-------- TEXT UNDER STUDY
Lucy Mangan reread the book many times, always getting more from it. She says that Jill Paton Walsh dismissed it later in her career, but it still feels a worthwhile read to me. Two young teens, not always compatible, fending for themselves in a frightening world, but a world full of strange opportunities: sounds a perfect modern YA read.


Snot glue and other eternal verities of the children’s publishing industry

It’s said that much in the way of significant business deals and networking still takes place in male-only sanctums. But at the Nosy Crow Conference at the St Bride Foundation on Saturday the (very long) queue for the ladies’ loos was the place to be! My networking skills are a work-in-progress but even I managed some worthwhile conversations while the predominantly female audience waited patiently for the 3 available cubicles – though a break-away contingent did annexe the second gents’ facilities on the top floor.

(I’ve already written too much about toilets and nothing about publishing. Note to self.)

Billed as Everything You Ever Wanted to Know About Children’s Publishing (but were afraid to ask), that kind of summed up my feelings as a relative newbie in the field. Nosy Crow are relative newbies too, as a publishing house, but have squillions of years of collective experience between them. (Exaggeration, moi?)

Others have blogged more comprehensively and sensibly about the event here and here but I’d like to share some of what I learned at this packed and exciting day.
----------------
-------- RECORD EXTRACTS
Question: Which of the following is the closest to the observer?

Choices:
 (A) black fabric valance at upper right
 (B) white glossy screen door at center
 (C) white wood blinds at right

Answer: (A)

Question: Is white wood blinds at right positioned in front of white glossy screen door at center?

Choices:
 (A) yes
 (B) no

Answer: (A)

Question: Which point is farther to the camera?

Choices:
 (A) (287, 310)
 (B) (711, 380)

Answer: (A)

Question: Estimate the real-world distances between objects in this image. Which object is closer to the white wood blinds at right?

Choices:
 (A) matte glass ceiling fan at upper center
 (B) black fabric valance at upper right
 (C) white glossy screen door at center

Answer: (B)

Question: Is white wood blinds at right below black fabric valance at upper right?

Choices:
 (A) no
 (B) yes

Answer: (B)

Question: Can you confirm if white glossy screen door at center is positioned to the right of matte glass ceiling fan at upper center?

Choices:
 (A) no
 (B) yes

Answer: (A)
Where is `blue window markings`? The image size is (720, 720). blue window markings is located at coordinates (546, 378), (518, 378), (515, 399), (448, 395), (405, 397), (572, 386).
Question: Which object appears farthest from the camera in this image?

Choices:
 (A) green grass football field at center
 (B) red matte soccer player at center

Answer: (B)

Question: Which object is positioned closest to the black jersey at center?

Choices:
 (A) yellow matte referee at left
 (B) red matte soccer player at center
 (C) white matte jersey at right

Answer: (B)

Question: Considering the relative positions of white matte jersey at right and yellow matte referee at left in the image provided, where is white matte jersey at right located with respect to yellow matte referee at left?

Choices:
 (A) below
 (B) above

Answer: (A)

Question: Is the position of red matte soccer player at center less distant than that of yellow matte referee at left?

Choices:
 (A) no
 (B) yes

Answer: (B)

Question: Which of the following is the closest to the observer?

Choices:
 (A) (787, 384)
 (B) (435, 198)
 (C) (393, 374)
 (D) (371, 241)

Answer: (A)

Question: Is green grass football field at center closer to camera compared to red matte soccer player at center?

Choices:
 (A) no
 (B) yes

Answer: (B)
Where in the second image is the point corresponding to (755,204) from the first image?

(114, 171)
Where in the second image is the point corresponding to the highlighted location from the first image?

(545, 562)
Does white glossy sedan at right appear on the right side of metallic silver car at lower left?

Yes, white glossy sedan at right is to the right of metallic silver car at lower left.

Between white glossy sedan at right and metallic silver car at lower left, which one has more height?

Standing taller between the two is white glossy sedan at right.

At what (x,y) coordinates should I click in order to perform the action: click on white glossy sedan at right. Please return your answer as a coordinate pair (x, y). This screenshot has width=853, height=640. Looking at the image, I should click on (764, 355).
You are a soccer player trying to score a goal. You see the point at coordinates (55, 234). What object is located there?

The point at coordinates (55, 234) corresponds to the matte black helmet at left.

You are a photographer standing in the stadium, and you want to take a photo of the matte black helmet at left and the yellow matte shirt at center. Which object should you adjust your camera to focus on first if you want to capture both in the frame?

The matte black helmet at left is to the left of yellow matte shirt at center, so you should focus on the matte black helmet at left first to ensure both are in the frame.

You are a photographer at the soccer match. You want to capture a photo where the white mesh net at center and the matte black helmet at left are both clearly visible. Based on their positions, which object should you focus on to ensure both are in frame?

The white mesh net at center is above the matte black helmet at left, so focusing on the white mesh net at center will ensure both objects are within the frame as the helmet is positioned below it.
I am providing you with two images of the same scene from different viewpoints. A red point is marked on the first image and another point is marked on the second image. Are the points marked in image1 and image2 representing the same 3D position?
----------------
- [PARTS OF THE EXERCISE]:
a - Answer these questions from the blog text above:
(i) Who does it say dismissed the book later in her career?
(ii) Where was the Nosy Crow Conference held?
(iii) How many cubicles were available to the audience waiting in line?
b - Copy everything in the blog text from "It’s said that" down to "the top floor.".

- [YOUR WRITTEN ANSWERS]:
a -
(i) Jill Paton Walsh
(ii) At the St Bride Foundation
(iii) 3

b -
It’s said that much in the way of significant business deals and networking still takes place in male-only sanctums. But at the Nosy Crow Conference at the St Bride Foundation on Saturday the (very long) queue for the ladies’ loos was the place to be! My networking skills are a work-in-progress but even I managed some worthwhile conversations while the predominantly female audience waited patiently for the 3 available cubicles – though a break-away contingent did annexe the second gents’ facilities on the top floor.